Based on ee-outliers
Use SQL query to extract columns from the database, and then apply the metrics on each columns.
Many outliers detection methods are available
One model to rule them all
source ./python-env/bin/activate
cd app
python3.7 main.py --mode interactive --config config.yaml
You can run all the models at once
python3.7 main.py --mode interactive --config "*"
Here is an example of a configuration file.
First, we have the parameter for the reader (here we want to use Elasticsearch).

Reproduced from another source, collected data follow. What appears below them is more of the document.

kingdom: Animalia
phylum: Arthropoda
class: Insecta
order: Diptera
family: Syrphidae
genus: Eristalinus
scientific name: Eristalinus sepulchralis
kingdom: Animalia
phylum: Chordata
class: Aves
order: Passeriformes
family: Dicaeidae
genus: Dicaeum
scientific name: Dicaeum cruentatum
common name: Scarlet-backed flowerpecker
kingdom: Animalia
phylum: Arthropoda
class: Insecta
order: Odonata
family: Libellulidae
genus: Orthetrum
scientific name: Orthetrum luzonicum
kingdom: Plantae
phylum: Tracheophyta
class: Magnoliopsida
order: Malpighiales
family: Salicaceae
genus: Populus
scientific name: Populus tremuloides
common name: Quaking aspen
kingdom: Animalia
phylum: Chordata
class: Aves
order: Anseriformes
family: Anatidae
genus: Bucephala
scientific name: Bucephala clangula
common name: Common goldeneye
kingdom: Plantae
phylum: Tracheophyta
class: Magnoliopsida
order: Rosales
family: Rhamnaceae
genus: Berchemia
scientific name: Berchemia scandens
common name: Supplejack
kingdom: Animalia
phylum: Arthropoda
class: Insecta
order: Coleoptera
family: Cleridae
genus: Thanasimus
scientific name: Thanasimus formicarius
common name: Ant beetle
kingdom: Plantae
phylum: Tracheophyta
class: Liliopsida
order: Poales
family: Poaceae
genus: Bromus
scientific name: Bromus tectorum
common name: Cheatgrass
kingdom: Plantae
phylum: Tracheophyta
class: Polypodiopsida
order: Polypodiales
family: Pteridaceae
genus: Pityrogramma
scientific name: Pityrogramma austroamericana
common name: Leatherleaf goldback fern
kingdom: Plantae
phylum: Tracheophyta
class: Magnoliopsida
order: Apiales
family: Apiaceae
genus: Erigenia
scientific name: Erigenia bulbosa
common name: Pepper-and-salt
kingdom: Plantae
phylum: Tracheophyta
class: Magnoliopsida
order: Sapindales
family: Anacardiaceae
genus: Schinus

Then, we have a list of model.
reader:
type: ES
url: 'http://127.0.0.1:9200'
scroll_size: 10000
timeout: 90s
models:
- name: NVISO - Rare parent process
sql_query: >
SELECT OsqueryFilter.name as process_name,
OsqueryFilter.parentname as parent_name,
COUNT(*) as count
FROM nviso_events_osquery
WHERE OsqueryFilter.pid IS NOT NULL
GROUP BY OsqueryFilter.name, OsqueryFilter.parentname
ORDER BY OsqueryFilter.name
bucket: [process_name]
metrics: [str, str, int]
targets: [count]
batch_size: 10000
detection:
method: stdev
sensitivity: 10
trigger_on: low
outlier_message:
title: This parent is rare
content: 'Process name: {process_name} - Parent: {parent_name} - Count: {count}'
plotting:
enable: True
output: plots
Default values are in bold.
trigger_method | trigger_sensitivity | trigger_on | n_neighbors |
---|---|---|---|
stdev | [0-∞] | [all, low, high] | - |
z_score | [0-∞] | [all, low, high] | - |
mad | [0-∞] | [all, low, high] | - |
lof | [0-100] | [low, high] | [0-∞] |
lof | [0-100] | [low, high] | [0-∞] |
isolation_forest | [0-100] | [low, high] | - |
float | [0-∞] | [low, high] | - |
pct_of_avg_value | [0-100] | [low, high] | - |
pct_of_max_value | [0-100] | [low, high] | - |
pct_of_min_value | [100-∞] | [low, high] | - |
pct_of_median_value | [0-100] | [low, high] | - |
percentile | [0-100] | [low, high] | - |
trigger_all | - | - | - |
Metrics are passed as an array.
Each metric will be apply to the corresponding column
models:
- name: The model name
sql_query: SELECT name, gain, loss, total
metrics: [str, int, int, 'python_eval(row[1] - row[2])']
Available metrics:
- python_eval
- Expl: 'python_eval(row[0] + row[1] * prev_row[3])'
- You have access to
- row: current row (an array)
- prev_row: previous row
- Return None if you want to ignore the current row
- b64_encoded: return the biggest B64 valid word
- b64_encoded_len: return the length of the biggest B64 valid word
- b64_decoded: take the biggest B64 valid word, and decode it
- str: convert to string
- int: convert to in
- float: convert to float
- hour
- if a date, return the hour attribute
- if an int, convert it to date (as a timestamp) and return the hour
In the model configuration, you can choose if you want to plot graph
models:
- name: My model
plotting:
enable: True
output: plots
Then, you can visualize them on a website
cd website
python3 index.py